The mean electricity consumption in 2021 for dwellings built in 2005-2021 was 48 kWh per square metre, which was around two-thirds of the figure for dwellings built in 2000-2004 of 75 kWh per square metre.

Mean electricity consumption decreased in 2021, compared with 2020, for apartments and mid-terrace houses but it increased for end-of-terrace houses, semi-detached houses, and detached houses.

A detached house used 8,039 kWh of electricity in 2021 which was 70% higher than the corresponding mean electricity consumption for a mid-terrace house.

More energy-efficient dwellings also had more floor area.
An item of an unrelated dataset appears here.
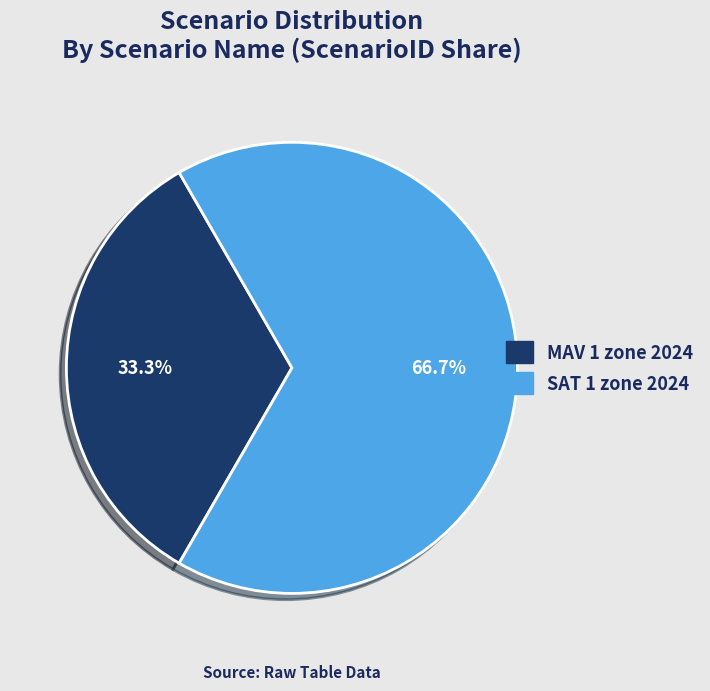

Which has a higher value, MAV 1 zone 2024 or SAT 1 zone 2024?

SAT 1 zone 2024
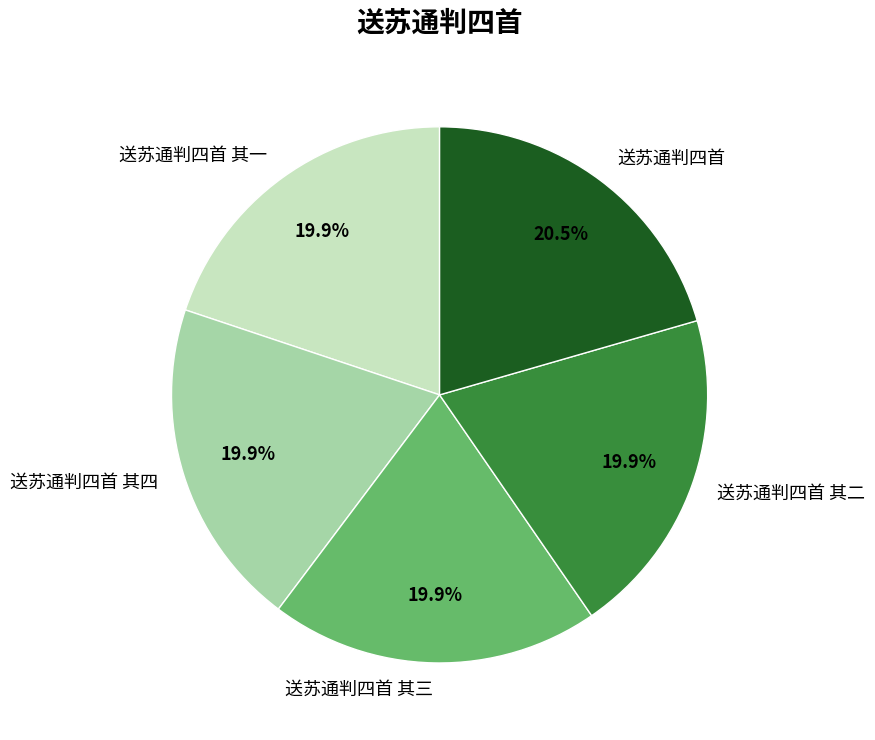

Is there any slice that represents more than half of the pie?

No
A- and B-rated detached houses had an average of 230 square metres, compared with an average of 89 square metres for detached houses with an F- or G- rating.

Statistician Dympna Corry said it was the first time the CSO had combined datasets on metered electricity consumption and domestic building energy ratings.

This analysis examined households that had a BER and used electricity as their main space heating fuel.

Dwellings with better energy ratings used less electricity per square metre of dwelling floor area, she said.

“F- and G- energy-rated dwellings had the lowest mean electricity consumption figure in 2021 indicating that factors other than energy ratings – such as disposable income, whether the house was adequately heated, and use of secondary heating fuels – may have had an impact,” the statistician said. 

However, electricity is used less than gas as a main space heating fuel.


The mean electricity consumption was lower in 2021 than in 2020 for apartments (-3.1%) and mid-terrace houses (-1.6%), and higher for end-of-terrace (1.6%), semi-detached (2.6%), and detached houses (6.2%).

Average electricity consumption per dwelling varied considerably more by household type than by energy efficiency rating.